The two images above are extremely similar in form. The image to the left is a photograph taken from the Snaptun Stone, discovered in 1950 in Snaptun, Denmark and dating back to around 1,000 CE. It is believed that this stone was a hearth stone. The nozzle of a bellows would have been inserted into the hole at the front of the stone. Air blown through the stone would cause flames to shoot forth from the top of it. This is significant for we know that Loki is associated with fire.
"Logi, as we have seen, was a second son of Forniotr, and the three brothers Hler, Logi, Kari on the whole seem to represent water, air and fire as elements. Now a striking narrative (Sn. 54.60) places Logi by the side of Loki, a being from the giant province beside a kinsman and companion to the gods. This is no mere play upon words, the two really signify the same thing from different points of view, Logi the natural force of fire, and Loki, with a shifting of the sound, a shifting of the sense: of the burly giant has been made a sly seducing villain. The two may be compared to the Prometheus and the Hephaestus (Vulcan) of the Greeks; Okeanos was a friend and kinsman of the former. But the two get mixed up. " (Teutonic Mythology Volume 1, Jacob Grimm)
Grimm goes on to make some comparisons between these two sets of Germanic and Greek deities which is rather convincing.
"The name Loki, like that of the Latin Vulcanus, denotes the light or blaze of fire, and in such phrases as Locke dricker vand, Loki drinks water, described the phenomena of the sun drinking when its light streams in shafts from the cloud rifts to the earth or the waters beneath. The word thus carries us to the old verb liuhan, the Latin lucere, to shine, and to Logi as its earlier form, the modern German lohe, glow; but as the Greek tradition referred the name Oidipous......., to know and to swell, so a supposed connexion with the verb lukan, to shut or lock, substituted the name Loki for Logi, and modified his character accordingly." (The Mythology of the Aryan Nations Volume II, George William Cox)
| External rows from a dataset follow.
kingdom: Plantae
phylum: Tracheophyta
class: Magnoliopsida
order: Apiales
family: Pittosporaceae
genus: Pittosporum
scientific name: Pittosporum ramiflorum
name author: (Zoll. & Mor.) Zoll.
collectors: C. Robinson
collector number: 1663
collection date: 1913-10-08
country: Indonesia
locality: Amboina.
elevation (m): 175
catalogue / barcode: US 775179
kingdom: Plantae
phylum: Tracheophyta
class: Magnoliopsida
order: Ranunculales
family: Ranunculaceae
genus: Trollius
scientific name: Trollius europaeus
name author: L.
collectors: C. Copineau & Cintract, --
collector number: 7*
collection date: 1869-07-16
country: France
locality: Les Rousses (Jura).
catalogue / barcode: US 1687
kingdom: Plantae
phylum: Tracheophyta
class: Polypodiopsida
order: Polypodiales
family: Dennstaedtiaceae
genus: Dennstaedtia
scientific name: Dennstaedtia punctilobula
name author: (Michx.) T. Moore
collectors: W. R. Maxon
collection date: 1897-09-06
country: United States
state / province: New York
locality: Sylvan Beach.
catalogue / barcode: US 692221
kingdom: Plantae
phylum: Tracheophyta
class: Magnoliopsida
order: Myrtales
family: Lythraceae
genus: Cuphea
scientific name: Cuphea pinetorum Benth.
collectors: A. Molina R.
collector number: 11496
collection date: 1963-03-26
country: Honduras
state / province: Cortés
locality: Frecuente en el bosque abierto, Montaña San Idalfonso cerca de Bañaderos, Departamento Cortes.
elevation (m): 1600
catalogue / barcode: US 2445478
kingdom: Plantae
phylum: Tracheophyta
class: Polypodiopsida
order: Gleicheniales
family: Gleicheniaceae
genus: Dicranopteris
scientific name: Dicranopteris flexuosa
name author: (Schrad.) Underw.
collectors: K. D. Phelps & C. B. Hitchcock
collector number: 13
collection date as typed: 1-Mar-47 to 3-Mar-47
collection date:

I have noted before the etymological connection between Loki and the Celtic Lugh. The Proto-Celtic root *lug may be derived from the Proto-Indo-European *leuk, meaning to shine.
The identification of the Snaptun Stone with Loki is also enhanced by the fact that the face on the stone has a scarred lip which we know was one of Loki`s features from the tale related in Skladskaparmal in the Younger Edda where the sons of Ivaldi stitched up Loki's lips.
The second image is of an amulet found as part of the Gnezdovo hoard in Russia. It is commonly assumed (without any evidence) to be an amulet associated with Odin. However some feel that the deity it depicts is more likely to be Loki and when one considers the similarity in likeness between the amulet and the stone I must conclude that it is intended to be Loki which helps to weaken the assumption of most scholars that Loki had no cult!